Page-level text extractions
◇ ◇ ◇ ◇ ◇

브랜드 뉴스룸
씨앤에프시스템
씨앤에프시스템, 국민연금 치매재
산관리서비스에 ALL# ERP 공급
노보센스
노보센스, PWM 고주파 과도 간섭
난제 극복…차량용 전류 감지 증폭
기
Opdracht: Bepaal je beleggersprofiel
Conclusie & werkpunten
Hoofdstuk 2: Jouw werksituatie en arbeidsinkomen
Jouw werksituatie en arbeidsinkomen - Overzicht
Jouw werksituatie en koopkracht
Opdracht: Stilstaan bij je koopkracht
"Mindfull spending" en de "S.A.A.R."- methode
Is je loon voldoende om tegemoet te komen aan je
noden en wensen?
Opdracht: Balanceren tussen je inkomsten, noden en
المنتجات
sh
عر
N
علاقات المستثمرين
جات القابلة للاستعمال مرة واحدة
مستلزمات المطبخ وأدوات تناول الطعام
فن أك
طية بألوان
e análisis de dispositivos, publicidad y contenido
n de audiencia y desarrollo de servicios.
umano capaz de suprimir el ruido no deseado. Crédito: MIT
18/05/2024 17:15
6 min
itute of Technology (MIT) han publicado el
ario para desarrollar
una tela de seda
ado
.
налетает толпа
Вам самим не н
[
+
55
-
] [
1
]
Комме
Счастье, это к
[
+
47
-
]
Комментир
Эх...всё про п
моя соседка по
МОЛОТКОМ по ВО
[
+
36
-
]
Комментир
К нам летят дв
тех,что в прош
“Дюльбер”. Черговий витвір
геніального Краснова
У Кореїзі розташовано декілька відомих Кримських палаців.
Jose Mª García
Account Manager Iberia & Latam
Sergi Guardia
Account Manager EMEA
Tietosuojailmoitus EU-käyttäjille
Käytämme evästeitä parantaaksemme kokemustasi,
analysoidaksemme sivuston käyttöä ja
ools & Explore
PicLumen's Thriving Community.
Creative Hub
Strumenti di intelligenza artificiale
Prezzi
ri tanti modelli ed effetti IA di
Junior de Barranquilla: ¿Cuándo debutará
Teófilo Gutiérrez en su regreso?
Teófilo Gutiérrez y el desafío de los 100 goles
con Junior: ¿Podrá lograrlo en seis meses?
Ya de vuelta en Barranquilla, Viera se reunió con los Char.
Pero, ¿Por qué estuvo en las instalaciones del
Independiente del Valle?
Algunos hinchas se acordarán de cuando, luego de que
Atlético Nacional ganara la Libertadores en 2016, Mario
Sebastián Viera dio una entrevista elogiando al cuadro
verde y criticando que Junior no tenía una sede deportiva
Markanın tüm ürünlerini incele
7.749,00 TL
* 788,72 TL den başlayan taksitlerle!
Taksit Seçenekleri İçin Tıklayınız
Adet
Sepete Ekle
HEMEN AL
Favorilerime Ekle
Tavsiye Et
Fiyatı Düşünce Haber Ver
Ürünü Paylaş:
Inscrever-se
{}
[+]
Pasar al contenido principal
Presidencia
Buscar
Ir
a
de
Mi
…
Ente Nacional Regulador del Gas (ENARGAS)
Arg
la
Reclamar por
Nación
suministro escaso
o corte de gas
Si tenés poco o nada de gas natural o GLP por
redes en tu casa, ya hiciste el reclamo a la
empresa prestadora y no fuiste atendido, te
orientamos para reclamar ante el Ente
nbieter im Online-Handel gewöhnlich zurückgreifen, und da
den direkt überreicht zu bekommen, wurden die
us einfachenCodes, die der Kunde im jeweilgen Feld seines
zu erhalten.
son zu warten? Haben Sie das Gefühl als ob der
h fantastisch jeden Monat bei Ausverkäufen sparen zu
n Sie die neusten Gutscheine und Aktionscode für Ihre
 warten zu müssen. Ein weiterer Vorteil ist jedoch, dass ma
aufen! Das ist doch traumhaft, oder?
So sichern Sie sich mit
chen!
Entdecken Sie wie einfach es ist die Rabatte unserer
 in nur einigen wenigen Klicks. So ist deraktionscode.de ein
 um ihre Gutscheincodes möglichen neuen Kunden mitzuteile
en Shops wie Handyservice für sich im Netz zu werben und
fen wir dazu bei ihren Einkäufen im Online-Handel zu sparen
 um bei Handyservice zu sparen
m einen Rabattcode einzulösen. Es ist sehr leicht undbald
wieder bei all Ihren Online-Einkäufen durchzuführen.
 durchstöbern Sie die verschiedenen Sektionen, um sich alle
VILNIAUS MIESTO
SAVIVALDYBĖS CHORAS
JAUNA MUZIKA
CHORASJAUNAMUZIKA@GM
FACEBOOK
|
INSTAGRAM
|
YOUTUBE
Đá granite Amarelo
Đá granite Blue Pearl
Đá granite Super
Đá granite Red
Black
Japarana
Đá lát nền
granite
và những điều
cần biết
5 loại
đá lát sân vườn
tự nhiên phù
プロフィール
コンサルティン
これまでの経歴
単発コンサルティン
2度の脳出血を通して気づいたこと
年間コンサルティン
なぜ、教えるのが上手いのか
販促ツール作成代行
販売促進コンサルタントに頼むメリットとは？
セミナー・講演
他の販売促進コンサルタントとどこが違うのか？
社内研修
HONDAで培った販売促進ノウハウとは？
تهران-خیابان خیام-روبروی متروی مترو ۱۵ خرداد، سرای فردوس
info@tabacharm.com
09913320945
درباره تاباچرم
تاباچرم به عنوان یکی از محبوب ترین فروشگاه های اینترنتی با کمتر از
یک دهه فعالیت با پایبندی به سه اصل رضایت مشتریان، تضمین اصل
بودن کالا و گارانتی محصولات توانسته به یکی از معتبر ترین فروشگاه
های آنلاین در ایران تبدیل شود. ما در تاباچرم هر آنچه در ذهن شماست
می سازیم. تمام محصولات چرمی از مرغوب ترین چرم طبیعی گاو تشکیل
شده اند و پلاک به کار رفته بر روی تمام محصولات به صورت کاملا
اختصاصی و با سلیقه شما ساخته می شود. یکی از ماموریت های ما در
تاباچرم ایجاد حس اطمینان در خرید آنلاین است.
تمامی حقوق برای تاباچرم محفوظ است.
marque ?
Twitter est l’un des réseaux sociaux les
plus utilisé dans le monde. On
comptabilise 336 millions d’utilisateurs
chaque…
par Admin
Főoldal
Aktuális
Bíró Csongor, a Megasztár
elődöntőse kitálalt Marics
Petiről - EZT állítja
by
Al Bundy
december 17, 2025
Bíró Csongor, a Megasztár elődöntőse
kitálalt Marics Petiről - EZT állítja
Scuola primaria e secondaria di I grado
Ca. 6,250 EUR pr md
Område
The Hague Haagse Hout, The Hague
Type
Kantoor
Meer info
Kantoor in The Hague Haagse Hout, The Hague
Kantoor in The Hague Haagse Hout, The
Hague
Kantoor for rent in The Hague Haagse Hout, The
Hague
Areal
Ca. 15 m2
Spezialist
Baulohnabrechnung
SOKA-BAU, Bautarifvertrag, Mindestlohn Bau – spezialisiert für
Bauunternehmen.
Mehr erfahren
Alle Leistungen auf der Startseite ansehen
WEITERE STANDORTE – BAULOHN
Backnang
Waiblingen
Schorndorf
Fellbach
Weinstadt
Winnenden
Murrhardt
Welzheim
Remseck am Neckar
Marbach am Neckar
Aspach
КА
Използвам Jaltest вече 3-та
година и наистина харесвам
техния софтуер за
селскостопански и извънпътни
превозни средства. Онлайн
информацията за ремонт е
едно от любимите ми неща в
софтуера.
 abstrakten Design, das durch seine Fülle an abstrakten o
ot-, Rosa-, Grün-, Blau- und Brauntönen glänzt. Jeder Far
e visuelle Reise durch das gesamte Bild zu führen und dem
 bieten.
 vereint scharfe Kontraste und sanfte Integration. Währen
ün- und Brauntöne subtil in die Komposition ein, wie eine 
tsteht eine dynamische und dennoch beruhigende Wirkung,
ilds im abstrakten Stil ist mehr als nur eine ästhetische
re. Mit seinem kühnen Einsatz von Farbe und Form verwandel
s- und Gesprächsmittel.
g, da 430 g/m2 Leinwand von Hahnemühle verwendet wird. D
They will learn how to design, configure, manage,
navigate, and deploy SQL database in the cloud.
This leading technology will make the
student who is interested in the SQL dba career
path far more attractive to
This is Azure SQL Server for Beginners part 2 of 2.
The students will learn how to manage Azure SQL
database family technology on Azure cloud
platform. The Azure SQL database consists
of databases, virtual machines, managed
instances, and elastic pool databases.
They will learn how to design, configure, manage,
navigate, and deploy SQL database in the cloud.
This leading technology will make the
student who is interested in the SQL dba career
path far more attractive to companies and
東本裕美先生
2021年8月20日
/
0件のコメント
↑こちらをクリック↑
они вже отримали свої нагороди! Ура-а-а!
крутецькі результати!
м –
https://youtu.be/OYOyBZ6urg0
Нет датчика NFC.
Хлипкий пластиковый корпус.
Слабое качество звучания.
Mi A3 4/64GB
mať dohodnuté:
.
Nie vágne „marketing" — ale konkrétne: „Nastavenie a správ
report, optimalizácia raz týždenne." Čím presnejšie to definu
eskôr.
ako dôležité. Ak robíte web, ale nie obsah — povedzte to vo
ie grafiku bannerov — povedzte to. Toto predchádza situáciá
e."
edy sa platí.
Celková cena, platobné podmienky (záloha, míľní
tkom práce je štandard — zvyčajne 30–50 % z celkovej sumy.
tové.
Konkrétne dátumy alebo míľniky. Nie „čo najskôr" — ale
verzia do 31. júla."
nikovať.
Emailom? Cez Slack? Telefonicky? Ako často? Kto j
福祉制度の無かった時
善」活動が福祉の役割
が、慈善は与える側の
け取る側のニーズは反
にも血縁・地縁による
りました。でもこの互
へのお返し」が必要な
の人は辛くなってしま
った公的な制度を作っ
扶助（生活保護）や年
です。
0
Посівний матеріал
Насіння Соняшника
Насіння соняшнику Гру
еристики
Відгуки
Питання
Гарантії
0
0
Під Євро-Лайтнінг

◇ ◇ ◇ ◇ ◇

[PROBLEM STATEMENT] Copy the listing from its start through the line that contains "den başlayan taksitlerle!", keeping every line as it appears.

[EXERCISE SOLUTION]
브랜드 뉴스룸
씨앤에프시스템
씨앤에프시스템, 국민연금 치매재
산관리서비스에 ALL# ERP 공급
노보센스
노보센스, PWM 고주파 과도 간섭
난제 극복…차량용 전류 감지 증폭
기
Opdracht: Bepaal je beleggersprofiel
Conclusie & werkpunten
Hoofdstuk 2: Jouw werksituatie en arbeidsinkomen
Jouw werksituatie en arbeidsinkomen - Overzicht
Jouw werksituatie en koopkracht
Opdracht: Stilstaan bij je koopkracht
"Mindfull spending" en de "S.A.A.R."- methode
Is je loon voldoende om tegemoet te komen aan je
noden en wensen?
Opdracht: Balanceren tussen je inkomsten, noden en
المنتجات
sh
عر
N
علاقات المستثمرين
جات القابلة للاستعمال مرة واحدة
مستلزمات المطبخ وأدوات تناول الطعام
فن أك
طية بألوان
e análisis de dispositivos, publicidad y contenido
n de audiencia y desarrollo de servicios.
umano capaz de suprimir el ruido no deseado. Crédito: MIT
18/05/2024 17:15
6 min
itute of Technology (MIT) han publicado el
ario para desarrollar
una tela de seda
ado
.
налетает толпа
Вам самим не н
[
+
55
-
] [
1
]
Комме
Счастье, это к
[
+
47
-
]
Комментир
Эх...всё про п
моя соседка по
МОЛОТКОМ по ВО
[
+
36
-
]
Комментир
К нам летят дв
тех,что в прош
“Дюльбер”. Черговий витвір
геніального Краснова
У Кореїзі розташовано декілька відомих Кримських палаців.
Jose Mª García
Account Manager Iberia & Latam
Sergi Guardia
Account Manager EMEA
Tietosuojailmoitus EU-käyttäjille
Käytämme evästeitä parantaaksemme kokemustasi,
analysoidaksemme sivuston käyttöä ja
ools & Explore
PicLumen's Thriving Community.
Creative Hub
Strumenti di intelligenza artificiale
Prezzi
ri tanti modelli ed effetti IA di
Junior de Barranquilla: ¿Cuándo debutará
Teófilo Gutiérrez en su regreso?
Teófilo Gutiérrez y el desafío de los 100 goles
con Junior: ¿Podrá lograrlo en seis meses?
Ya de vuelta en Barranquilla, Viera se reunió con los Char.
Pero, ¿Por qué estuvo en las instalaciones del
Independiente del Valle?
Algunos hinchas se acordarán de cuando, luego de que
Atlético Nacional ganara la Libertadores en 2016, Mario
Sebastián Viera dio una entrevista elogiando al cuadro
verde y criticando que Junior no tenía una sede deportiva
Markanın tüm ürünlerini incele
7.749,00 TL
* 788,72 TL den başlayan taksitlerle!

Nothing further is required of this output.